#### DIRECTIONS
Reproduce only what runs from the line containing "power microscopy histopathology" to the line containing "is medium levels" in the records below, inclusive. Keep it exact, and keep the pictures out.

━━━━━ THE DATA ━━━━━

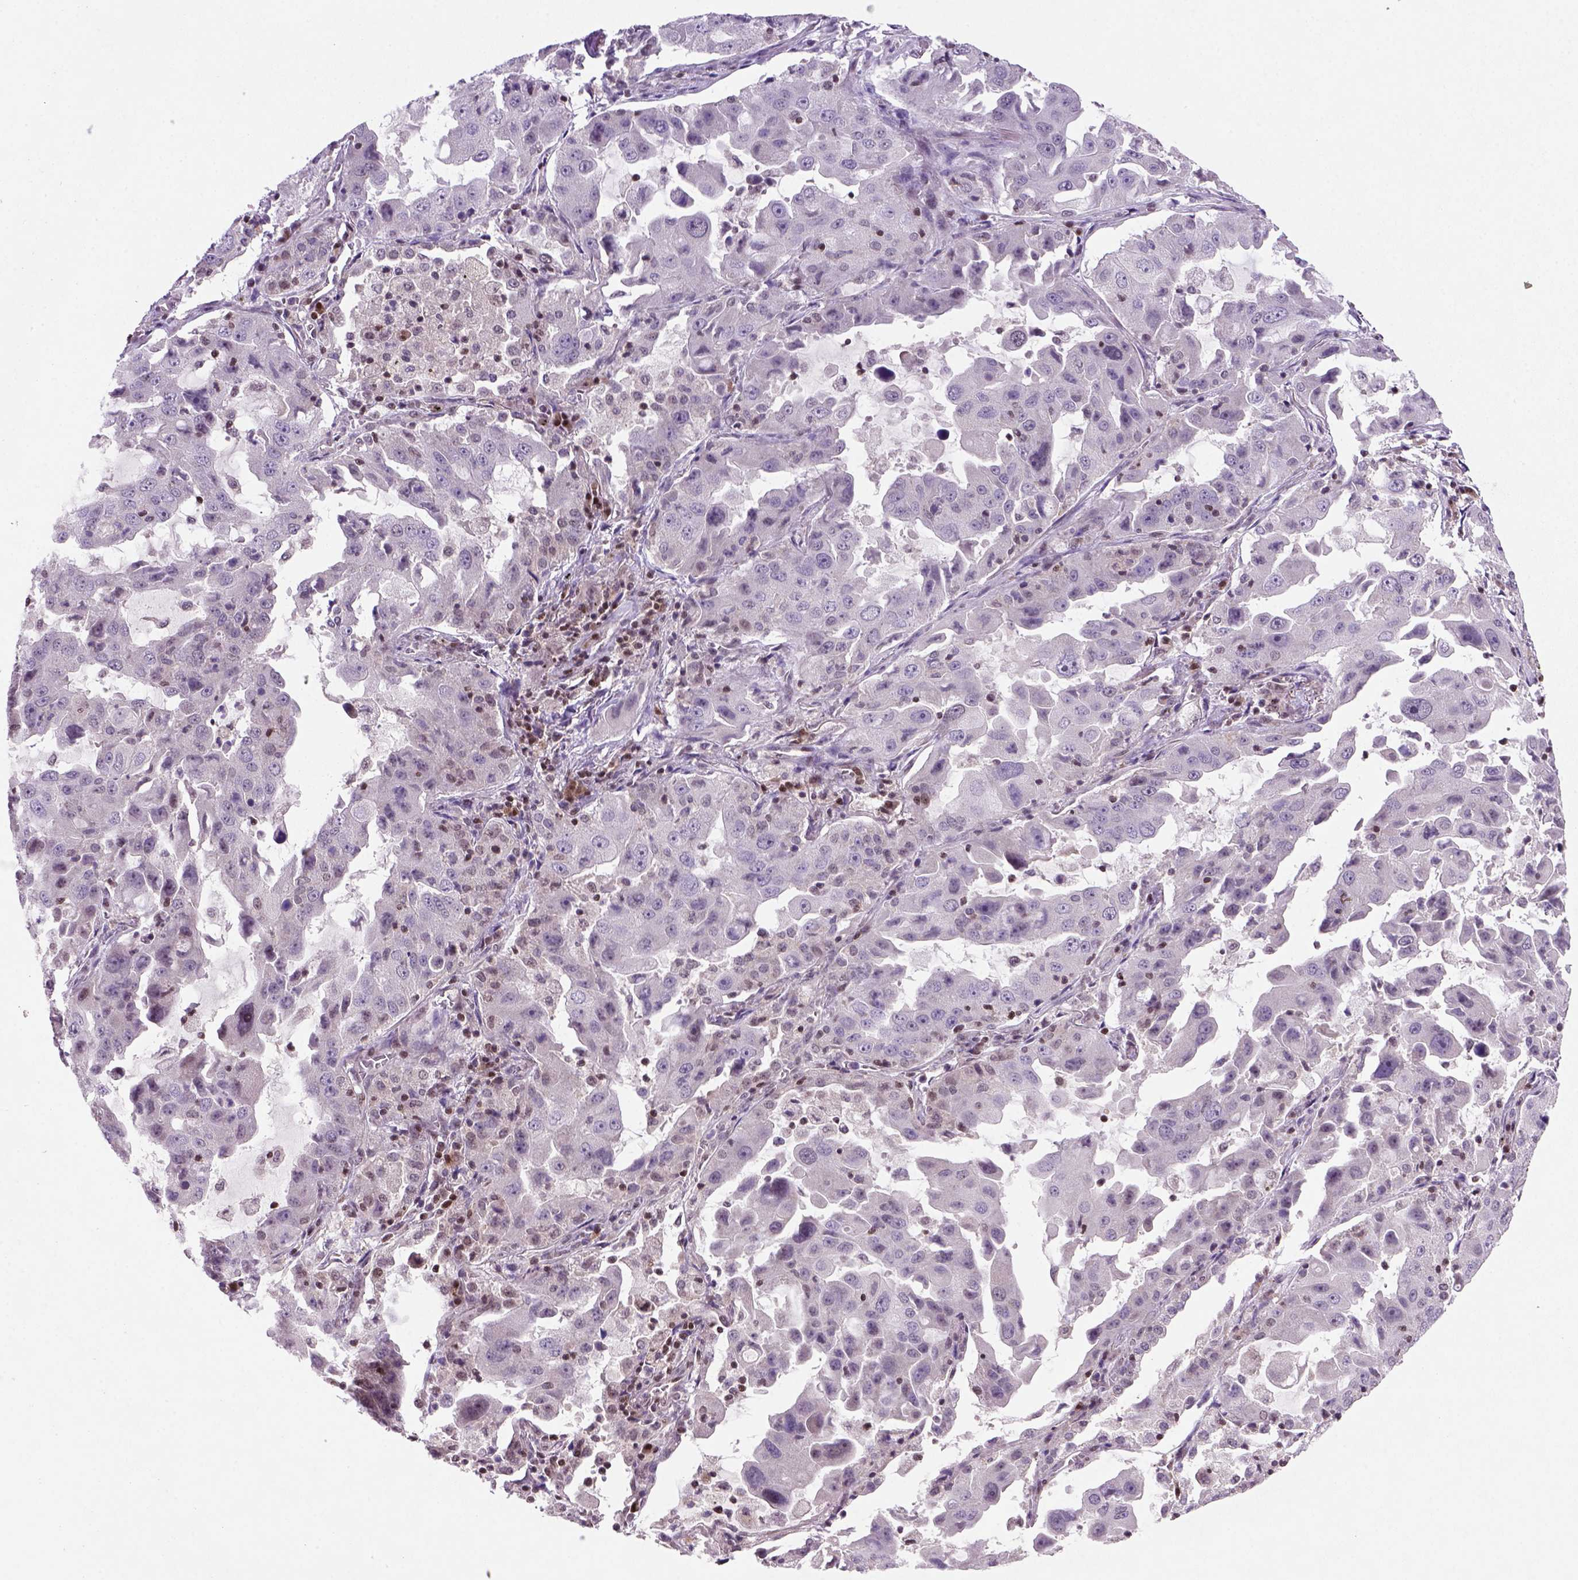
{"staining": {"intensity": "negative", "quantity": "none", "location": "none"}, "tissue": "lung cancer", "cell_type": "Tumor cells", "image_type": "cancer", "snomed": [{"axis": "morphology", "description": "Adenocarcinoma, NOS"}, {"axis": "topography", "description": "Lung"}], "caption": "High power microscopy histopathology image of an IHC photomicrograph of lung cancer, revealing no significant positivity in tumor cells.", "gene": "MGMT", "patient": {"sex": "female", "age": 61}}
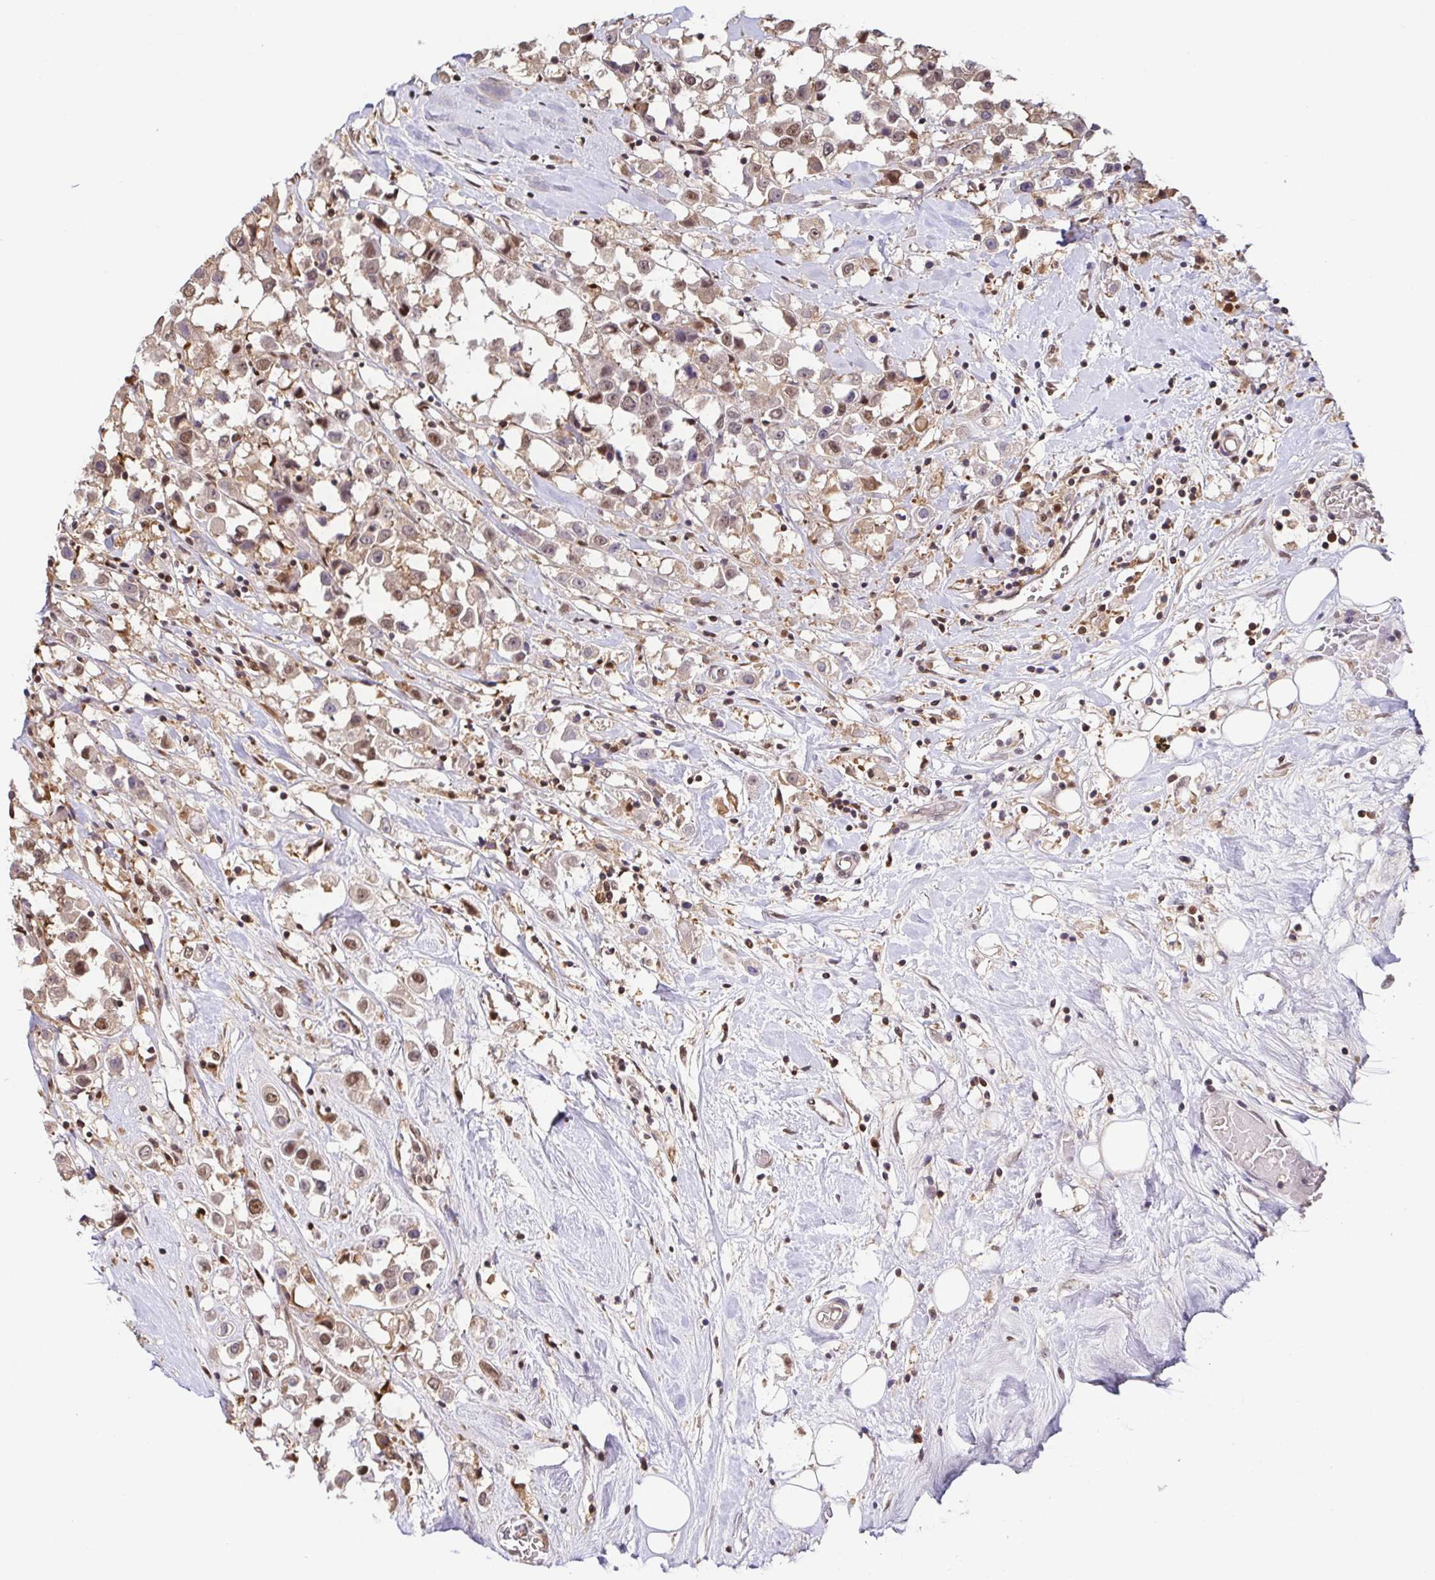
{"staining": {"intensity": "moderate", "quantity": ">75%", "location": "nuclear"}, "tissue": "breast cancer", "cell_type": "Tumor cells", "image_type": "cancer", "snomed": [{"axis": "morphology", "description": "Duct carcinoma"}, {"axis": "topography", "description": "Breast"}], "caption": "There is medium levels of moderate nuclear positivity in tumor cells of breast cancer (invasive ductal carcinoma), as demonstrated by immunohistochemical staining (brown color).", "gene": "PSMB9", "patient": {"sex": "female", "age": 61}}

━━━━━
━━━━━ THE DATA ━━━━━

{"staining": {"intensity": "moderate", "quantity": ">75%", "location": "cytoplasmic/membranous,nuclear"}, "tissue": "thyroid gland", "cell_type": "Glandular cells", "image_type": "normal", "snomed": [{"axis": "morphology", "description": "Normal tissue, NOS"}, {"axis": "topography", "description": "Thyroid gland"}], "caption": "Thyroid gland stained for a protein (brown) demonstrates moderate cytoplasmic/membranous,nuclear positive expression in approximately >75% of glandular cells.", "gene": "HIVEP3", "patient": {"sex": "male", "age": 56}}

━━━━━

#### EXERCISE OUTPUT
{"staining": {"intensity": "negative", "quantity": "none", "location": "none"}, "tissue": "lung cancer", "cell_type": "Tumor cells", "image_type": "cancer", "snomed": [{"axis": "morphology", "description": "Adenocarcinoma, NOS"}, {"axis": "topography", "description": "Lung"}], "caption": "High power microscopy histopathology image of an IHC photomicrograph of lung cancer, revealing no significant positivity in tumor cells.", "gene": "MGMT", "patient": {"sex": "female", "age": 61}}
{"staining": {"intensity": "moderate", "quantity": ">75%", "location": "nuclear"}, "tissue": "breast cancer", "cell_type": "Tumor cells", "image_type": "cancer", "snomed": [{"axis": "morphology", "description": "Duct carcinoma"}, {"axis": "topography", "description": "Breast"}], "caption": "There is medium levels of moderate nuclear positivity in tumor cells of breast cancer (invasive ductal carcinoma), as demonstrated by immunohistochemical staining (brown color).", "gene": "PSMB9", "patient": {"sex": "female", "age": 61}}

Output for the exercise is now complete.